◆ 課題一覧 ◆
[a] ページ抜粋では、研究の計画段階で評価を受ける第三者の例として何が挙げられていますか。
[b] ページ抜粋のうち「疫学研究の対象は人であり」で始まる段落を、主な内容を残して箇条書きに書き直してください。

◆ ページ抜粋 ◆
---
日本疫学会会員は疫学研究を遂行するにあたり、次の5項目を遵守することを、ここに再確認する。

1. 真理の追究を目的とした研究であること
 
  疫学研究は他の学術研究と同様に、真理追究を目的としたものである。また、疫学研究は人類の福利厚生の向上に資するべきである。

2. 対象者の人権を尊重した研究であること
 
  疫学研究の対象は人であり、個々の対象者の人権を尊重した研究を行う必要がある。そのためには、(1)可能な限り対象者のインフォームド・コンセントを得ること、(2)個人情報の保護に万全を期すること、(3)計画段階で倫理審査委員会など第三者の評価を受けること、などが重要となる。

3. 目的を達成するために最も適切な方法を用いた研究であること
 
  疫学研究が当初の目的を達成するために、方法と得られる結果の重要性を比較衡量して、研究実施時点の知見に照らし合わせて最も合理的な方法を採用するべきである。また、対象者の健康を損なうことがないよう、研究方法は安全性に十分配慮したものとする。
---
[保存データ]

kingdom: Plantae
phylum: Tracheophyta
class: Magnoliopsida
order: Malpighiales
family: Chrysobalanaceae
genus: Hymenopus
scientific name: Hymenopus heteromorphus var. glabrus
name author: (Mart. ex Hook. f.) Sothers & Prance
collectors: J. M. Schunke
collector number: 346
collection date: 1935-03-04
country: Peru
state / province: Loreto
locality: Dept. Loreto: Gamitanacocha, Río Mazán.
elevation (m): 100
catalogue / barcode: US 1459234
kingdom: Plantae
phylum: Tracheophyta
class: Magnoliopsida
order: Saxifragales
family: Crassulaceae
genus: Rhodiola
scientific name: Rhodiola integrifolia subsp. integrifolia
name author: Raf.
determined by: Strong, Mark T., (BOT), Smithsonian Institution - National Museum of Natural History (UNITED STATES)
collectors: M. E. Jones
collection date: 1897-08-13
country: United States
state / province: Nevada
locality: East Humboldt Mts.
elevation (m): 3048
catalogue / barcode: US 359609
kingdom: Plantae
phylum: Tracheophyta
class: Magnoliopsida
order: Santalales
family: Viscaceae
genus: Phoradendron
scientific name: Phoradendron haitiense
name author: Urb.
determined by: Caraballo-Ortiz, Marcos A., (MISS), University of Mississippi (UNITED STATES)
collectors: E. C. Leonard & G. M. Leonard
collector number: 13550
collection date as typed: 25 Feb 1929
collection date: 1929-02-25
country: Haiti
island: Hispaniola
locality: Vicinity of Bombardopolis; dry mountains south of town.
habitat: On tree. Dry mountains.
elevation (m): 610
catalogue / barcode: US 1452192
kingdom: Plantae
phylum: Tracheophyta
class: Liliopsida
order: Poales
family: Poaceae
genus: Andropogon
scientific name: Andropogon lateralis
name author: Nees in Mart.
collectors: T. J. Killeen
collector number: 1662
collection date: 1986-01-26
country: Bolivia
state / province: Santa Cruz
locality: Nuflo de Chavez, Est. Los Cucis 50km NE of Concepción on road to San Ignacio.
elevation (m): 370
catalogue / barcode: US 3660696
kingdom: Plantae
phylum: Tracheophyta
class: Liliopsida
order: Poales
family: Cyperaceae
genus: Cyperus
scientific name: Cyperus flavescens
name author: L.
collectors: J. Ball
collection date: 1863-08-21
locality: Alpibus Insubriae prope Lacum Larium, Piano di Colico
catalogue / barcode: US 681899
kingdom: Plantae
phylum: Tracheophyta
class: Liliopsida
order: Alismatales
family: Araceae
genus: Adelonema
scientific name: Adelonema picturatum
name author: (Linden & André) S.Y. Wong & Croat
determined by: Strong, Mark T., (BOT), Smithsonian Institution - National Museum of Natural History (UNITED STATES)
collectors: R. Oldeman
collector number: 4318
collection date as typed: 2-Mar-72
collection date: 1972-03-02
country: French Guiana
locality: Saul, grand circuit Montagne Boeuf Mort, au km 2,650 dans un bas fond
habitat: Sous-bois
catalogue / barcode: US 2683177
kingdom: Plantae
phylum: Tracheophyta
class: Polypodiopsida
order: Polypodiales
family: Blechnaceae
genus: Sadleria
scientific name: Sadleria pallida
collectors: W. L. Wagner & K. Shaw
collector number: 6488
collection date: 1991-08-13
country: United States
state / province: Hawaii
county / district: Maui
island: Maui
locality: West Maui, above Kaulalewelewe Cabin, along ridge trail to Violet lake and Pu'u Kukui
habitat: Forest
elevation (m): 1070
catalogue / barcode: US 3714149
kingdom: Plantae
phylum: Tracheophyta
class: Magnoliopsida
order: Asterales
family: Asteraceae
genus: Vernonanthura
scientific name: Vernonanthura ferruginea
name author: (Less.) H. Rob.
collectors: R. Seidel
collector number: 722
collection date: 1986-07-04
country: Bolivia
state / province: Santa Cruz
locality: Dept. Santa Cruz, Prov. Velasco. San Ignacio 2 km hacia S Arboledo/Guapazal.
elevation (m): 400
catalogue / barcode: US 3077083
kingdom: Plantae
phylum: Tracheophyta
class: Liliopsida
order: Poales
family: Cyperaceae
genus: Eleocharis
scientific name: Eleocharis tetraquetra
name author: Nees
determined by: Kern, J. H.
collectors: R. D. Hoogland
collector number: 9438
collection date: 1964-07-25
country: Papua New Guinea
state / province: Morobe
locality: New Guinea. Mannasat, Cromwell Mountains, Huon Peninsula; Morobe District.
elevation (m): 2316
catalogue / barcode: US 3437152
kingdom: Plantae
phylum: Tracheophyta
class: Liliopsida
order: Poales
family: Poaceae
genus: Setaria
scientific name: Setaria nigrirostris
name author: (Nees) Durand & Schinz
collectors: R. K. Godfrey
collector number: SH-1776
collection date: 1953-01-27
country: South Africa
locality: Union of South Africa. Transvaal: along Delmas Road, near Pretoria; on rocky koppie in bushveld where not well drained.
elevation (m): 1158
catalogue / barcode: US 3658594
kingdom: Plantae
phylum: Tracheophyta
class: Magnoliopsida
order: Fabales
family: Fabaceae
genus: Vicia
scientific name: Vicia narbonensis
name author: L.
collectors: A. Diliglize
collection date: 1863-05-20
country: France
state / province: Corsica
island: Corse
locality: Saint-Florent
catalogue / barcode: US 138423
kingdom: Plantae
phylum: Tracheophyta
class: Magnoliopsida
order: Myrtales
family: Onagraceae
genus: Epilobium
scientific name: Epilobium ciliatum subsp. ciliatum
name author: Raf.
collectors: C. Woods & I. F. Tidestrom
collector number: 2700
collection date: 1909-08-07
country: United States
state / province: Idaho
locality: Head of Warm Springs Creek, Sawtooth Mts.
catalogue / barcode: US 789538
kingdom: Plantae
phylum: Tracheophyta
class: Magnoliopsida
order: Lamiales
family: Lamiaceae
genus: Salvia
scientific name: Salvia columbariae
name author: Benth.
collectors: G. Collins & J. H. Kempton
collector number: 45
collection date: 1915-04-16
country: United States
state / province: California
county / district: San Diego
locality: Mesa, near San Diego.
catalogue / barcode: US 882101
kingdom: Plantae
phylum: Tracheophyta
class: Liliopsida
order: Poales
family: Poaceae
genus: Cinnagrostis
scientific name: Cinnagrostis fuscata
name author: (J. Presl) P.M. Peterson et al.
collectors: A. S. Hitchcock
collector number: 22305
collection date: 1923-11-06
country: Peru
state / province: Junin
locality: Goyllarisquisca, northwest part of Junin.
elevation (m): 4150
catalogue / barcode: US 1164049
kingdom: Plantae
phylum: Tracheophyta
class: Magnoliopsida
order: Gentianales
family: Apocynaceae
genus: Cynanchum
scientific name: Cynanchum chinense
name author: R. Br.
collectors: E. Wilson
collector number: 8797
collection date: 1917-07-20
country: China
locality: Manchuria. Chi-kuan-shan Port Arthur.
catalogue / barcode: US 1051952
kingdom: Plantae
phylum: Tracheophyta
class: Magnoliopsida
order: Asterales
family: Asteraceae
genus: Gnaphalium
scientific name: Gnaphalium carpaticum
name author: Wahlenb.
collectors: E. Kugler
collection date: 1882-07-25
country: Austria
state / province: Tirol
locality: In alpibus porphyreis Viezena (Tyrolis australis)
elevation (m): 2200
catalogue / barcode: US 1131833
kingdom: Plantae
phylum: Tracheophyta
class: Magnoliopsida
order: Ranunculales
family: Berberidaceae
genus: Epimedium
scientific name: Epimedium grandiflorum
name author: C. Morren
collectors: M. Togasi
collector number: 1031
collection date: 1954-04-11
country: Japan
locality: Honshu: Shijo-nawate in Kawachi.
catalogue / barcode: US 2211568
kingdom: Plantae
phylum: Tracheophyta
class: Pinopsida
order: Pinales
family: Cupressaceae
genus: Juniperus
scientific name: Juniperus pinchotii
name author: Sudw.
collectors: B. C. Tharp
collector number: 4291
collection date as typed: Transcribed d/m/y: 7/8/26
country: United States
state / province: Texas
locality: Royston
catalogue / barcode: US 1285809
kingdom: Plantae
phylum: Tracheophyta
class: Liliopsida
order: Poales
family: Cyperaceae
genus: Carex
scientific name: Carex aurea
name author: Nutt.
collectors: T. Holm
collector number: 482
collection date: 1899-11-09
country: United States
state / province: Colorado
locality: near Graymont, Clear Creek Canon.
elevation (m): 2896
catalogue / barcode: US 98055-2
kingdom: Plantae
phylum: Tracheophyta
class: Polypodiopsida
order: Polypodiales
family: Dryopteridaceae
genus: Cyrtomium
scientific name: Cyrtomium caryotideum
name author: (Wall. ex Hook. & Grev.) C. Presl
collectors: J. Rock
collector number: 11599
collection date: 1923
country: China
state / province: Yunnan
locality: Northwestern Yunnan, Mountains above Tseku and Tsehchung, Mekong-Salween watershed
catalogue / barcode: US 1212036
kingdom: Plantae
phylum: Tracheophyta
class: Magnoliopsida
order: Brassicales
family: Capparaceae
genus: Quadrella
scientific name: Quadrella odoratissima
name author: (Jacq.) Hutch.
---
◆ 解答 ◆
[a] 倫理審査委員会です。

[b]
- 疫学研究の対象は人であるため、個々の対象者の人権を尊重する必要がある。
- そのために重要な点:
  - 可能な限り対象者のインフォームド・コンセントを得る
  - 個人情報の保護に万全を期する
  - 計画段階で倫理審査委員会など第三者の評価を受ける